VPC of an ID model can be challenging, particularly when the future dosing regimen is uncertain, which in principle makes a VPC of dropout infeasible. However, the longitudinal and dropout components of the joint model can be checked separately, using the conditional VPC approach developed here. The approach, however, is more computationally intensive, and approximations may be required when the dataset is large. The extent of dropout influence on longitudinal data will be situation specific and will remain unknown until an appropriate analysis has been conducted. The conditional VPC approach can be used to investigate this, by comparing its result with that of an ordinary VPC.

It will be of interest to develop approaches for dropout VPC that are easier to evaluate, such as those of the Kaplan–Meier type. These will certainly be more computationally intensive compared with the modified Cox-Snell residuals used here, especially for RD and RID models due to the lack of analytical availability of the assumed dropout distributions.

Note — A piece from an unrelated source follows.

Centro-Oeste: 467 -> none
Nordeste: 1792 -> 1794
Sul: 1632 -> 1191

Model validation estimates the predictive capability of the model. Ordinarily conducted VPCs and bootstraps are actually model evaluation techniques. Even when an external dataset is used, comparing observations to individual Bayesian (posthoc) estimates uses observed data twice and therefore tends to provide overly optimistic results. Appropriate model validation should focus on likely future applications instead of the current data, report a quantitative measure, and provide conservative results (if need be) instead of optimistic ones.

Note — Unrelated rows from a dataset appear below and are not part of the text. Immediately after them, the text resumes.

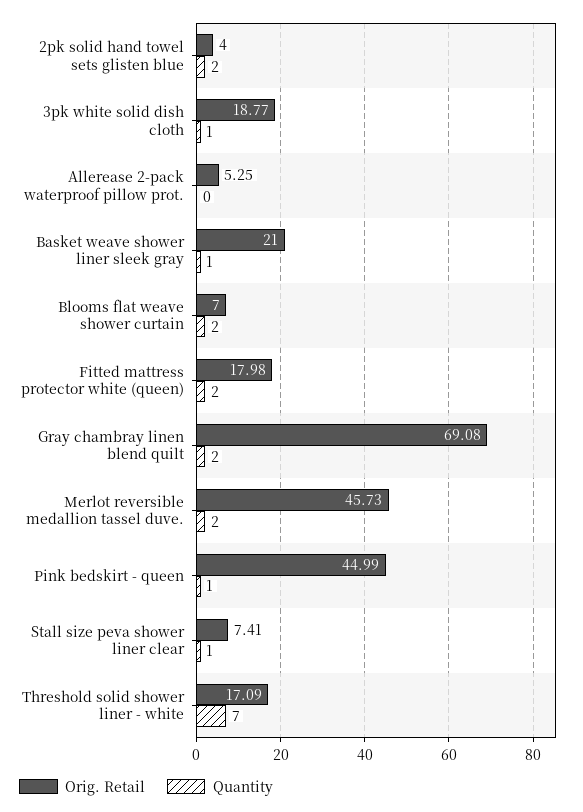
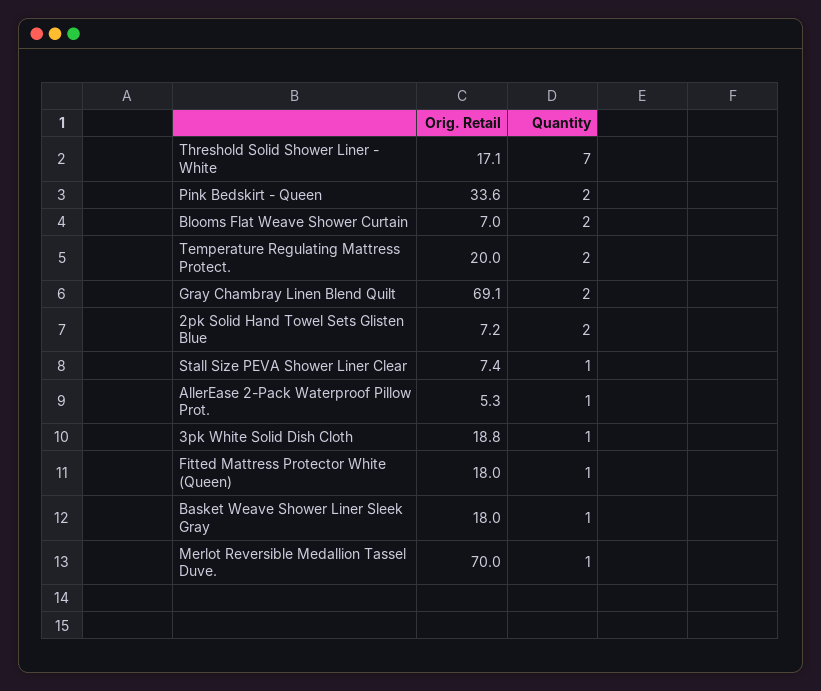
Orig. Retail, 2pk solid hand towel sets glisten blue: 4 -> 7.2
Quantity, Allerease 2-pack waterproof pillow prot.: 0 -> 1
Orig. Retail, Basket weave shower liner sleek gray: 21 -> 18
Quantity, Fitted mattress protector white (queen): 2 -> 1
Orig. Retail, Merlot reversible medallion tassel duve.: 45.73 -> 70
Quantity, Merlot reversible medallion tassel duve.: 2 -> 1
Orig. Retail, Pink bedskirt - queen: 44.99 -> 33.6
Quantity, Pink bedskirt - queen: 1 -> 2
Orig. Retail, Temperature Regulating Mattress Protect.: none -> 20
Quantity, Temperature Regulating Mattress Protect.: none -> 2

In conclusion, a novel semi-mechanistic joint longitudinal-dropout model was developed to link the ustekinumab dosing regimen to PGA scores. Use of the appropriate technique and interpretation of model validation was shown to be important to characterize the predictive ability of the model.

## Acknowledgements

This study was funded by Centocor Research and Development, Inc. The authors are indebted to Dr. Kathleen Seitz and Ms. Alice Zong of Centocor Research & Development, Inc. for their programming support in preparing the analysis datasets. In addition, the authors would like to thank the two reviewers for their insightful comments, and also Dr. Rebecca E. Clemente and Mr. Robert Achenbach of Centocor Ortho Biotech Services, LLC. for their excellent assistance in preparing the manuscript.